= Benjamin Bartlett =

Benjamin Bartlett (1714–1787), was an English numismatical and topographical writer.

==Life==
Bartlett was of an old-established quaker family at Bradford, Yorkshire, where his father was an apothecary, having for his apprentice the afterwards celebrated Dr John Fothergill. At an early age Bartlett showed a great aptitude for antiquarian pursuits. He left Bradford for London, where he set up an apothecary's business in Red Lion Street. This, however, he was eventually obliged to relinquish on account of failing health, resigning it to his partner, Mr. French. In his spare time he formed an extensive collection of English coins and seals from the Saxon time downwards, which was sold by auction after his death. His knowledge in the various departments of numismatology was most extensive, and we are told that it would have been difficult to find his equal on this subject. In 1764 he was elected a fellow of the Society of Antiquaries, and at the time of his death was their treasurer.
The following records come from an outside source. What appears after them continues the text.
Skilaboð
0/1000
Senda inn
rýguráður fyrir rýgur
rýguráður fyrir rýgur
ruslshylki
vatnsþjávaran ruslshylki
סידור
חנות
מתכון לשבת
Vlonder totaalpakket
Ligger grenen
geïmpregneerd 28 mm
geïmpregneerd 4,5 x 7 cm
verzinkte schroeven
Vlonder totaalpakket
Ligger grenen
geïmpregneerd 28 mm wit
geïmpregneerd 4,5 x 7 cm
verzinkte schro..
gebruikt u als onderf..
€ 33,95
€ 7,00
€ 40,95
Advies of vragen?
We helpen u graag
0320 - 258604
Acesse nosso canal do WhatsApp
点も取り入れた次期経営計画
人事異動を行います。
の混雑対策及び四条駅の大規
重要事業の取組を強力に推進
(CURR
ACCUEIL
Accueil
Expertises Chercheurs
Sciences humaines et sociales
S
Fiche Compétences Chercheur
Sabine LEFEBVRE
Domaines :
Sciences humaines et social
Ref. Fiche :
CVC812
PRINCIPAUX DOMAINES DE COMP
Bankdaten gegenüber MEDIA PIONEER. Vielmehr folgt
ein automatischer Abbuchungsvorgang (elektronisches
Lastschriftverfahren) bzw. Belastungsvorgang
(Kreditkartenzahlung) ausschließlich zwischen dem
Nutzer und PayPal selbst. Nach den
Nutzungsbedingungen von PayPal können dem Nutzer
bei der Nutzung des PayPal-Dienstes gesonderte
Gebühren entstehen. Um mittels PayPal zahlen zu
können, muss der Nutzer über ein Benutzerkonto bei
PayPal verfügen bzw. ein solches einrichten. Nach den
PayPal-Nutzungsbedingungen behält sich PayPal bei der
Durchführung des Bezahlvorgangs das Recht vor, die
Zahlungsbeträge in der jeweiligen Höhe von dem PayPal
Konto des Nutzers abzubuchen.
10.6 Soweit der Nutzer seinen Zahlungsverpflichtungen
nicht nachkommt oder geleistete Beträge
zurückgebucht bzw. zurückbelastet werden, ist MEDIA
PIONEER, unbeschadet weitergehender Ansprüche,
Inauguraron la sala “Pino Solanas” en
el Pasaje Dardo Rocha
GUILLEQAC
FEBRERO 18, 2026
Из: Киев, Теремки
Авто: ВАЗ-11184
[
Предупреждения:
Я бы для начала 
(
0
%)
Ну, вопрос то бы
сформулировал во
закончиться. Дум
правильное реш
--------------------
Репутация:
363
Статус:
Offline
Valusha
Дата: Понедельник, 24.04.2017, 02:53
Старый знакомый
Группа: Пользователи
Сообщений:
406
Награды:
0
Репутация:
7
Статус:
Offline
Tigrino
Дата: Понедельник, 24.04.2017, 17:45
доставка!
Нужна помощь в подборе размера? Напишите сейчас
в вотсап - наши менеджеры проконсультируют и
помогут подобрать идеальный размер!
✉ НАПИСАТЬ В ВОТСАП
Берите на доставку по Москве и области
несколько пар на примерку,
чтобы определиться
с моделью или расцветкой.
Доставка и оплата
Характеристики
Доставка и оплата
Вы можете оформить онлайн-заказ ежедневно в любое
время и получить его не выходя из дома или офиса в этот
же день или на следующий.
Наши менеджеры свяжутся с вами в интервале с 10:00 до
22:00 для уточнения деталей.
His only literary venture was a memoir on the Episcopal Coins of Durham, and the Monastic Coins of Reading, minted during the reigns of Edward I, II, and III, appropriated to their respective owners, this having been the substance of a paper read before the Society of Antiquaries on 5 March 1778. He had, however, prepared for publication Manduessedum Romanorum, or The History and Antiquities of the Parish of Manceter afterwards printed in Nichols's Topographical Antiquities. He also received the public thanks of Dr. Nash for the valuable communications he contributed to the History of Worcestershire, and Gough, in his prospectus prefixed to the History of Thetford, published in 1789, acknowledges himself to have been indebted to "that able master, Mr. Benjamin Bartlett", for the arrangement of the coins.

He died of dropsy on 2 March 1787, at the age of 73, and was interred in the quakers' burying-ground at Hartshill, Warwickshire.